(504c) Sensitivity of Cybernetic Models to Variability in Microarray Data
AIChE Annual Meeting
2005
2005 Annual Meeting
Systems Biology
In Silico Systems Biology : Part II
Thursday, November 3, 2005 - 1:20pm to 1:45pm
The ?omics' revolution has accelerated the need for larger and more detailed mathematical descriptions of signaling, regulatory and metabolic networks. Broadly, two classes of metabolic network models have emerged; dynamic models and static stoichiometric models. Cybernetic models are a class of dynamic metabolic network model that use objective based surrogates to capture metabolic regulation and control and to compensate for structural and parametric uncertainty. The ?cybernetic' aspects of a model are simply optimal control or management problems directing the expression, translation and activity of the enzymes catalyzing network reactions. Cybernetic models have proven successful, over their 20-year lifespan, of predicting complex biological behavior, including physiological multiplicity, the influence of pre-culturing and the impact of genetic and regulatory changes.

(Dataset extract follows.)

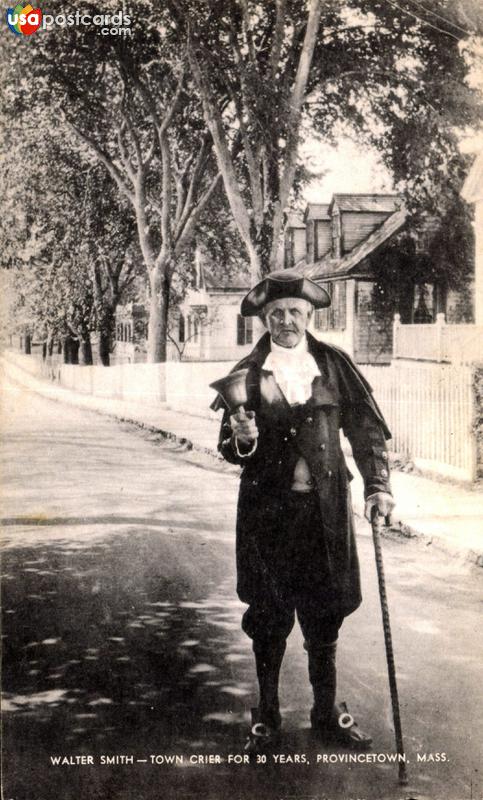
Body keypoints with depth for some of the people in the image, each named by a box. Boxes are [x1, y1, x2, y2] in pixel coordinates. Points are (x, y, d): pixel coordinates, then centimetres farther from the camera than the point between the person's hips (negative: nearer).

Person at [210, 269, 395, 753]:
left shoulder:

A key issue of cybernetic models is the identification of the optimization problem associated with metabolic regulation and control. In this work, a naive formalism for the inference of cybernetic gene expression control problems using DNA Microarrays and the impact of variability in the microarray measurement upon inferred management structure is presented. Using a previously published cybernetic model for Escherichia coli growth on glucose and DNA Microarray measurements for E. coli growth on glucose and acetate, the management structure of E. coli growth on acetate is determined. The resulting model predicted fluxes under the inferred management structure compared well with experiment when perfect information was assumed. A sensitivity analysis to quantify the impact of microarray measurement error upon inferred management structure and estimated flux was performed using a Monte Carlo technique. Results indicate that variability in the microarray data had a large effect upon the inferred management structure and the model estimated flux values. It is concluded that while microarray data holds the potential to identify cybernetic control problems, large variability in the array data may destroy the ability of a naive formalism to correctly infer metabolic management structures.